His penitential mode of life made him many enemies, and caused him to be accused of Jansenism. Indeed, he had ties to Port-Royal, a leading center of Jansenism. He did, however, sign the Formula (against Jansenism). He remained "always a figure of controversy."

He resigned his abbacy in 1695, owing to declining health, and died in 1700.

== Legacy ==
De Rancé did not succeed in winning many other Cistercian abbots to his causes. In the Cistercian War of Observances, arbitration from the Holy See consistently forced the Abstinents to compromise with the Common Observance. The practices that de Rancé instituted in La Trappe did, however, spread to some Cistercian monasteries, mainly in France. His influence remained minor until the nineteenth century, when the French monasteries devoted to his ideals grew and created new foundations abroad. They called themselves "Trappist" in reference to La Trappe, the source and origin of their reforms. In 1892, with the approval of Pope Leo XIII, the various Trappist congregations left the Cistercian Order and formed the Trappist Order, then named the 'Order of Reformed Cistercians of Our Lady of La Trappe'.
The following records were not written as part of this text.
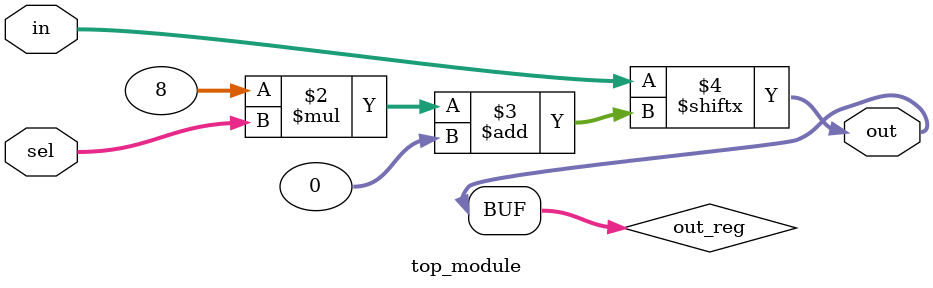
<source format=sv>
module top_module (
  input [1023:0] in,
  input [7:0] sel,
  output [3:0] out
);

  reg [3:0] out_reg;

  always @(*) begin
    out_reg = in[8 * sel +: 4];
  end

  assign out = out_reg;

endmodule

</source>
A biography of his life, Vie de Rancé, was the final work of the Romantic writer and politician, François-René de Chateaubriand, published in 1844.

== Bibliography ==

=== Works by de Rancé ===

- Vies de plusieurs solitaires de La Trappe
- Le traité de la sainteté et des devoirs de la vie monastique
- La règle de s. Benoît, traduite et expliqué selon son véritable esprit
- Les instructions de Saint Dorothée (Paris, 1686)

=== Works about de Rancé ===

- Alban Krailsheimer: Armand-Jean de Rancé: abbot of La Trappe; his influence in the cloister and the world. Oxford: Clarendon Press, 1974.

- David N. Bell: Understanding Rance: The Spirituality of the Abbot of La Trappe in Context. Kalamazoo, Michigan: Cistercian Publications, 2005.